Now, while I don’t eat bugs (on purpose anyway) on a regular basis, this Bug Dinner wasn’t my first insect rodeo. A grade-school encounter with edible ants had led to a peculiar fascination with spicy Oaxacan grasshoppers in adulthood, and in fact two months before the Witte’s six-legged culinary throwdown, I had met my friend Larry Seaman for some daredevil snacking at the 8th Annual Bug Eating Festival in Austin.

“It’s a good thing you’re here early,” said a vendor at the event, offering samples of edible crickets and mealworms. “Because once the kids get here, it’ll be packed. Kids love to dare their parents to eat bugs.”

I didn’t have to dare Larry, a teacher, who placed a few crispy mealworms on his tongue while I snapped a photo. “This will win me lots of points with my students,” he told me with a grin.

And while change may indeed start with children, the actual Bug Dinner at the Witte, like the more traditional Culinary Nights programming, is open only to adults. Led by Chefs Stephen Paprocki and Ernest Lopez of San Antonio’s Eilan Hotel, a team of local chefs served spinach salad with mixed hymenopteran larvae, mealworm-sprinkled pizza, and chocolate cricket cremeux (think fancy pudding) served with black ants and tamarind sorbet—all paired with beers from Houston’s Karbach Brewing Company. Most of the chefs belong to a nonprofit called the Chef Cooperative, whose members work to support local farmers via regular dinners and collaborations such as these events at the Witte. “For the chefs, it’s like being on live TV,” says Chef Jeff White, a frequent collaborator and the garrulous jefe of San Antonio’s Boiler House restaurant. “As for the guests, they come to learn, so they pay attention and ask questions.”

So while we sampled our mealworm pizza and commented on the play of textures in our larvae-garnished spinach salad, we learned from archeologist Harry Shafer how the hunter-gatherers of the Lower Pecos made use of ants, grubs, grasshoppers, and other insects for nearly 10,000 years. A major exhibit about the Lower Pecos region—a swath that extends from Del Rio to Sanderson and down into the rural mountains of Mexico—will open in 2017 in a new building at the Witte, but Shafer gave us a preview while we expanded our palates.

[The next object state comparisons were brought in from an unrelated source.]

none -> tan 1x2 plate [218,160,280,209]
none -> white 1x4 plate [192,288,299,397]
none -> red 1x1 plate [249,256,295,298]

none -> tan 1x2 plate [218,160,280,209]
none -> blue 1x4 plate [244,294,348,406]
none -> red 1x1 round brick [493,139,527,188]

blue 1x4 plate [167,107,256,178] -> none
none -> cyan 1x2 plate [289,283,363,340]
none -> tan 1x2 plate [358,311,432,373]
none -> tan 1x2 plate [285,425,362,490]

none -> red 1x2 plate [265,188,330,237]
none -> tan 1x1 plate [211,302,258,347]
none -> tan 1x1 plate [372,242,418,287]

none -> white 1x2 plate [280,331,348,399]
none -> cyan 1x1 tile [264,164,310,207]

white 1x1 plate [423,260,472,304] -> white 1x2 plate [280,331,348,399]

“To the hunter-gatherers of some 4,000 years ago, the Chihuahuan Desert was a veritable garden,” he told us as we sipped and supped. “How do we know about their diet? One of the things we have in the Lower Pecos are these wonderfully preserved archeological deposits in rock shelters or caves high above the river. Some of these sites contain preserved organic material going back 9,000 years, but the most valuable artifacts we find are dried human feces. Through the analysis of these coprolites, we know what people were eating—agave, sotol, lechuguilla, prickly pear, mesquite beans, wild hackberry, and many, many insects.”

As I enjoyed another tart and spicy spoonful of my ant-studded sorbet, I thought to myself, “Is entomophagy (the practice of eating bugs) the future?” Will the idea fly? Will it take wing? Will the buzz continue?

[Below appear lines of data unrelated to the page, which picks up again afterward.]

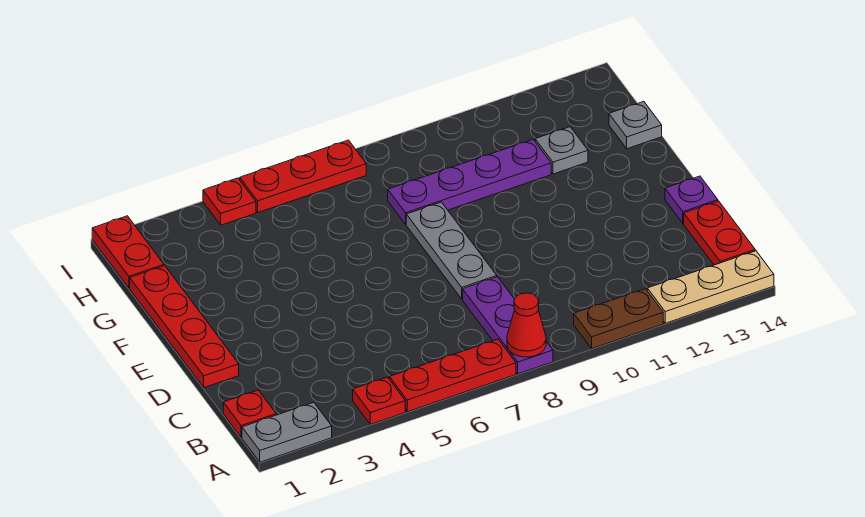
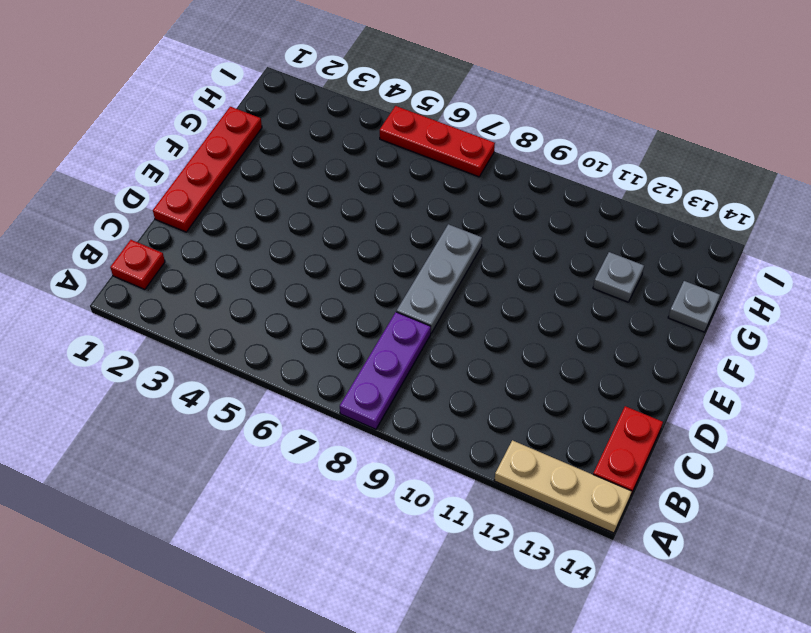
none -> grey 1x2 plate [242,402,332,462]
none -> red 1x1 plate [353,377,405,424]
none -> red 1x3 plate [389,339,516,412]

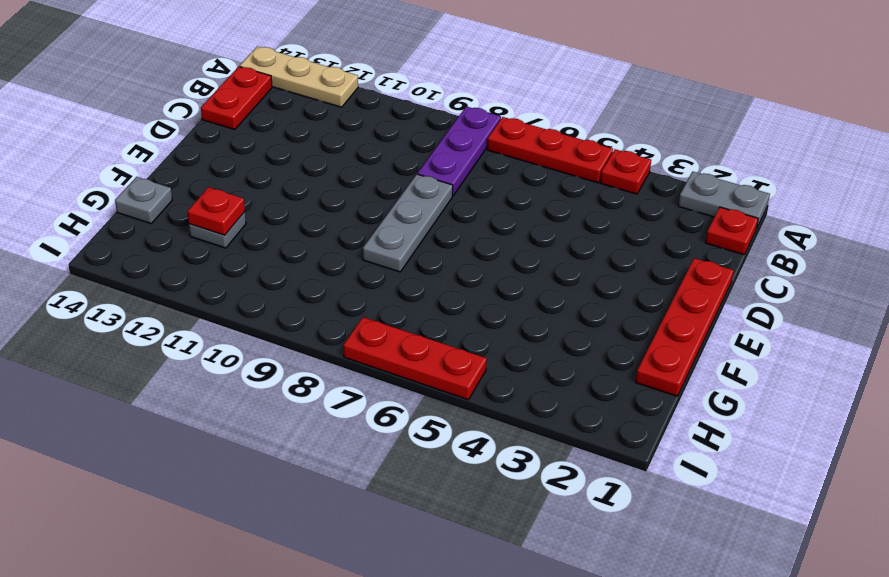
red 1x1 plate [188,187,245,235] -> red 1x1 plate moved to [203,178,256,225]
none -> brown 1x2 plate [574,289,663,348]
none -> purple 1x1 plate [665,176,718,223]
none -> purple 1x4 plate [388,139,551,224]

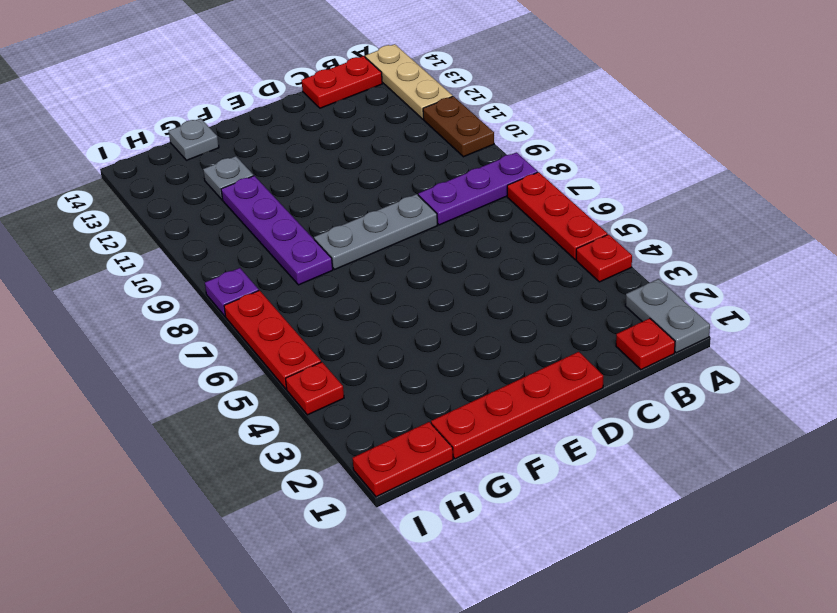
purple 1x1 plate [205,268,259,316] -> purple 1x1 plate moved to [665,176,718,223]
none -> red 1x1 cone [507,293,546,357]

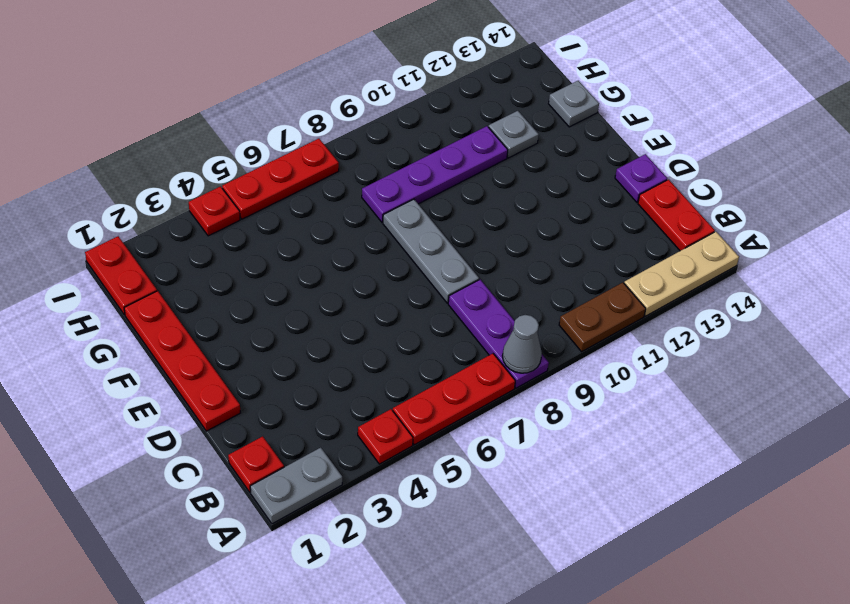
grey 1x1 cone [502,315,542,373] -> red 1x1 cone [507,293,546,357]

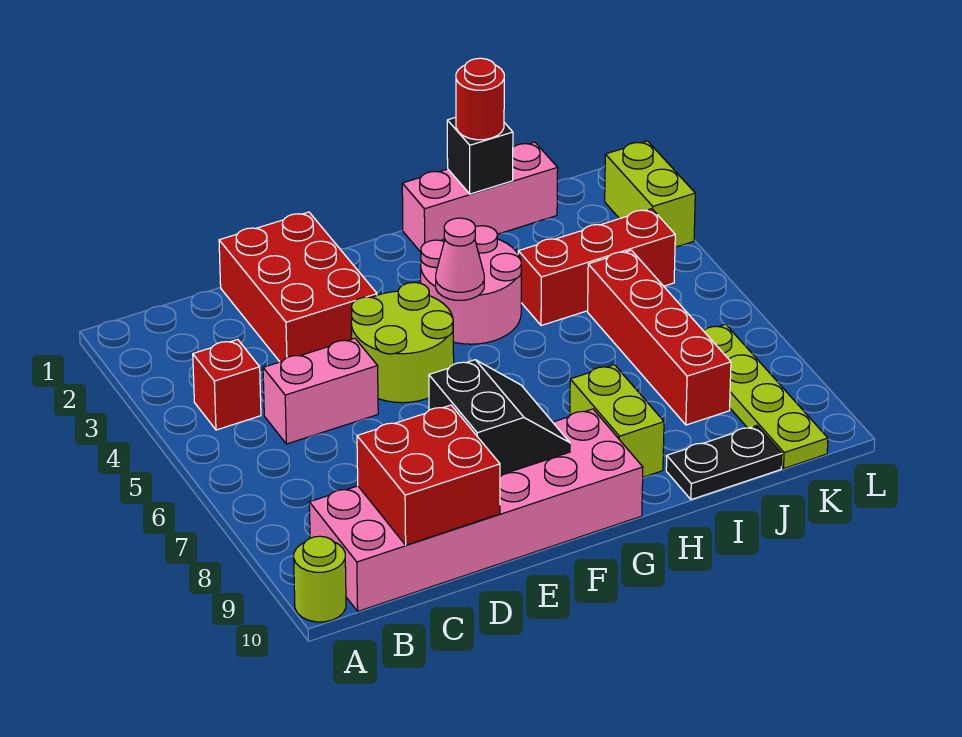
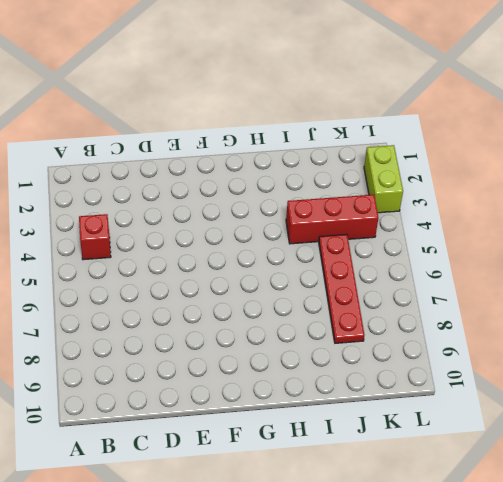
red 1x4 plate [319,234,364,343] -> red 1x4 brick [588,250,731,425]
none -> lime 1x1 round brick [294,536,346,622]
none -> pink 2x6 brick [309,409,643,611]
none -> pink 1x2 brick [263,338,378,444]

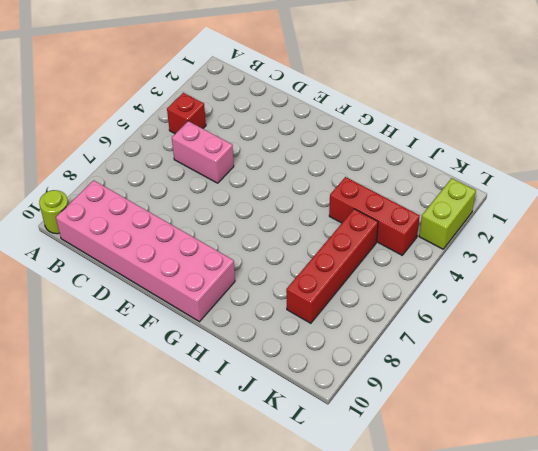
none -> red 2x3 brick [219,212,377,362]
none -> lime 2x2 round brick [351,282,454,403]
none -> pink 2x2 round brick [421,226,521,344]

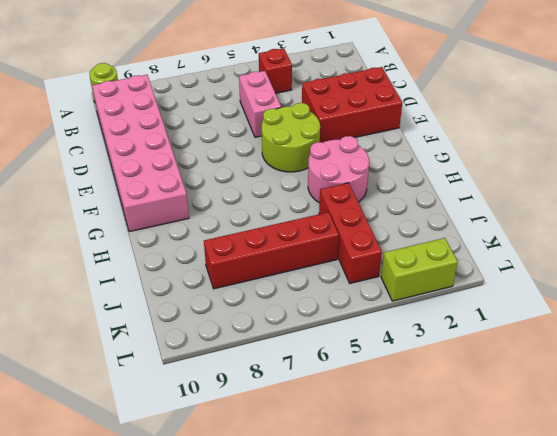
none -> pink 1x3 brick [402,142,558,252]
none -> lime 1x2 brick [570,365,664,477]
none -> black 1x2 plate [666,426,782,500]

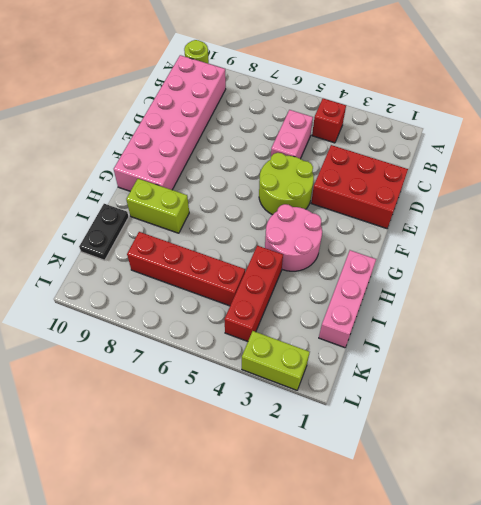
none -> lime 1x4 plate [704,324,828,468]
none -> red 2x2 brick [357,405,500,545]
none -> black 2x2 slope [429,360,570,475]

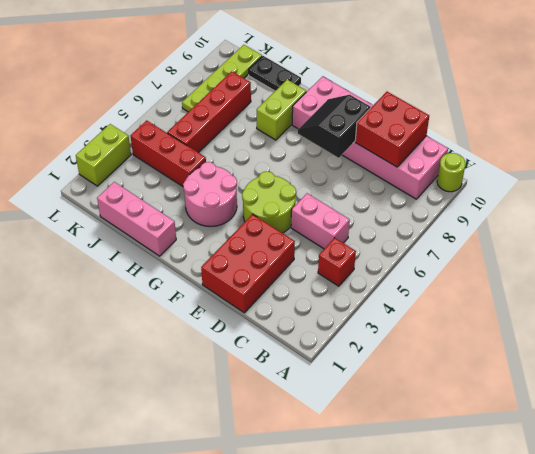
none -> pink 1x1 cone [436,218,484,300]
none -> black 1x1 brick [447,117,513,194]
none -> red 1x1 round brick [456,58,504,140]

The Bug Dinner’s second lecturer, entomologist Meghan Curry, thinks so. The founder of Bug Vivant, a website dedicated to “gastronomy on six legs,” Curry calls insects “nutritional rock stars.”

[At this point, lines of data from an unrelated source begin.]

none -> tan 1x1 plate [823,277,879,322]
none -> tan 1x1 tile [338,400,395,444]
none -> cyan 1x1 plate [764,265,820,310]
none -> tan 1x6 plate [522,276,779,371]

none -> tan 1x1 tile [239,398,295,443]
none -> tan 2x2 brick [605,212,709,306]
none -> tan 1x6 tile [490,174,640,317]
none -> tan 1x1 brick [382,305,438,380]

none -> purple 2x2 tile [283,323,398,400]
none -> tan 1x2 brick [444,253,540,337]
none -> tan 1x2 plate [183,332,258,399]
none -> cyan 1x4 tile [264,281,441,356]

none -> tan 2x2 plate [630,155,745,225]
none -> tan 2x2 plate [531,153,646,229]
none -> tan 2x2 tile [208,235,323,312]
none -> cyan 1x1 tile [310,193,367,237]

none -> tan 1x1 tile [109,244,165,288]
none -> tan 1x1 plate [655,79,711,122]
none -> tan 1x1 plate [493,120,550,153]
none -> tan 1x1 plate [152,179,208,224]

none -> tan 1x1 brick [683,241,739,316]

“We know of at least 2,000 insect species in recorded history that have been eaten, but that’s probably the tip of the iceberg. Insects are high in protein; require less land, water, and feed to raise than cattle; and are ethical to harvest,” she told us. To prove how nutritious bugs are, Curry embarked this past fall on a successful two-week, insect-fueled climb of El Capitan in Yosemite National Park. For the duration of her arduous climb, Curry ate nothing but insect products (though she admits on her blog that she sometimes made dessert of a snort of bourbon).

Over the last nibbles of our chocolate cricket pudding, my tablemates and I agreed that discoveries like this are what make the Witte special. We may not eat bugs ever again, but our eyes have been opened to cultures beyond us. And that is the best dessert of all.